One of the chief purposes of ethnologic study is to trace the development of human thought under varying conditions of race and environment, the result showing always that primitive man is essentially the same in every part of the world. With this object in view a considerable space has been devoted to parallels drawn almost entirely from Indian tribes of the United States and British America. For the southern countries there is but little trustworthy material, and to extend the inquiry to the eastern continent and the islands of the sea would be to invite an endless task.
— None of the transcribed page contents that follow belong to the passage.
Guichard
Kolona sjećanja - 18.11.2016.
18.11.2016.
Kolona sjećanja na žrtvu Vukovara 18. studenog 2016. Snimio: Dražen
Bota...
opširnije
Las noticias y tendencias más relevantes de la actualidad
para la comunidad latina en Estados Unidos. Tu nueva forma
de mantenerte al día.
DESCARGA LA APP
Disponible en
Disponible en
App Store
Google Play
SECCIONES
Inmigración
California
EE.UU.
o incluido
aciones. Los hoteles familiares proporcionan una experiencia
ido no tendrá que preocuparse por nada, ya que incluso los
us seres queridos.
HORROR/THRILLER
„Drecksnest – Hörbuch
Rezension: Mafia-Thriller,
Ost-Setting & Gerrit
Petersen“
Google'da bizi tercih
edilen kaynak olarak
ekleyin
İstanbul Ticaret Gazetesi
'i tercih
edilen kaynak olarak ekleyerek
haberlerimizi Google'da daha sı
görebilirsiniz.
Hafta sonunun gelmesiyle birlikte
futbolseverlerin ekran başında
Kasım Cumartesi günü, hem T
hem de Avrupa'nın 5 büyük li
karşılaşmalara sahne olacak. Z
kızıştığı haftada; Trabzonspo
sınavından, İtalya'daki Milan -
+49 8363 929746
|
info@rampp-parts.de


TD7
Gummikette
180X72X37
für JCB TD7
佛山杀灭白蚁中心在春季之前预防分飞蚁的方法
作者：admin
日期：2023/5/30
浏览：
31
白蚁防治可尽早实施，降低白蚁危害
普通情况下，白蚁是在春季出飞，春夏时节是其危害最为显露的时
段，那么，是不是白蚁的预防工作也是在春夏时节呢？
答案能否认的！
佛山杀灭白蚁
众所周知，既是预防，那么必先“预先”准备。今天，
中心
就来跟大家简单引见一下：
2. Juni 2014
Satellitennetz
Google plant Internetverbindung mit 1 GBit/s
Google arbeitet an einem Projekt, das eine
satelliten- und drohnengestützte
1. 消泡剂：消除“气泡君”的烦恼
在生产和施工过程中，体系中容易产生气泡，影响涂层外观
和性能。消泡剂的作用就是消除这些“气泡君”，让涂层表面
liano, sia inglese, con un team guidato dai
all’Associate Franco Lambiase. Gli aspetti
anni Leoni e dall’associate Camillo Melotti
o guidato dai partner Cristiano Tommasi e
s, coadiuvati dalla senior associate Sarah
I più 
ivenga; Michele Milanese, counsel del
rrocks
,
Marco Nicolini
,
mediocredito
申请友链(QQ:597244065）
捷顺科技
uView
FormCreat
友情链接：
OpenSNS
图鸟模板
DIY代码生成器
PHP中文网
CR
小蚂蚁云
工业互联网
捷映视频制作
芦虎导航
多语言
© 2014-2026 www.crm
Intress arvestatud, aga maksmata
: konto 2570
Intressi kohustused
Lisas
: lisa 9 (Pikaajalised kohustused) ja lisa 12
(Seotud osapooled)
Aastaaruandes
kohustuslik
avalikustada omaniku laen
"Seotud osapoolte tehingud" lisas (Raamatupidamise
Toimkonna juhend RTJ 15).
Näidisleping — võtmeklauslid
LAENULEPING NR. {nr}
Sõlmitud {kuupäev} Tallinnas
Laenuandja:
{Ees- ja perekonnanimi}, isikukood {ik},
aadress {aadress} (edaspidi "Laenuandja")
The author desires to return thanks for many favors from the Library of Congress, the Geological Survey, and the Smithsonian Institution, and for much courteous assistance and friendly suggestion from the officers and staff of the Bureau of American Ethnology; and to acknowledge his indebtedness to the late Chief N. J. Smith and family for services as interpreter and for kind hospitality during successive field seasons; to Agent H. W. Spray and wife for unvarying kindness manifested in many helpful ways; to Mr William Harden, librarian, and the Georgia State Historical Society, for facilities in consulting documents at Savannah, Georgia; to the late Col. W. H. Thomas; Lieut. Col. W. W. Stringfield, of Waynesville; Capt. James W. Terrell, of Webster; Mrs A. C. Avery and Dr P. L. Murphy, of Morganton; Mr W. A. Fair, of Lincolnton; the late Maj. James Bryson, of Dillsboro; Mr H. G. Trotter, of Franklin; Mr Sibbald Smith, of Cherokee; Maj. R. C. Jackson, of Smithwood, Tennessee; Mr D. R. Dunn, of Conasauga, Tennessee; the late Col. Z. A. Zile, of Atlanta; Mr L. M. Greer, of Ellijay, Georgia; Mr Thomas Robinson, of Portland, Maine; Mr Allen Ross, Mr W. T. Canup, editor of the Indian Arrow, and the officers of the Cherokee Nation, Tahlequah, Indian Territory; Dr D. T. Day, United States Geological Survey, Washington, D. C., and Prof. G. M. Bowers, of the United States Fish Commission, for valuable oral information, letters, clippings, and photographs; to Maj. J. Adger Smyth, of Charleston, S. C., for documentary material; to Mr Stansbury Hagar and the late Robert Grant Haliburton, of Brooklyn, N. Y., for the use of valuable manuscript notes upon Cherokee stellar legends; to Miss A. M. Brooks for the use of valuable Spanish document copies and translations entrusted to the Bureau of American Ethnology; to Mr James Blythe, interpreter during a great part of the time spent by the author in the field; and to various Cherokee and other informants mentioned in the body of the work, from whom the material was obtained.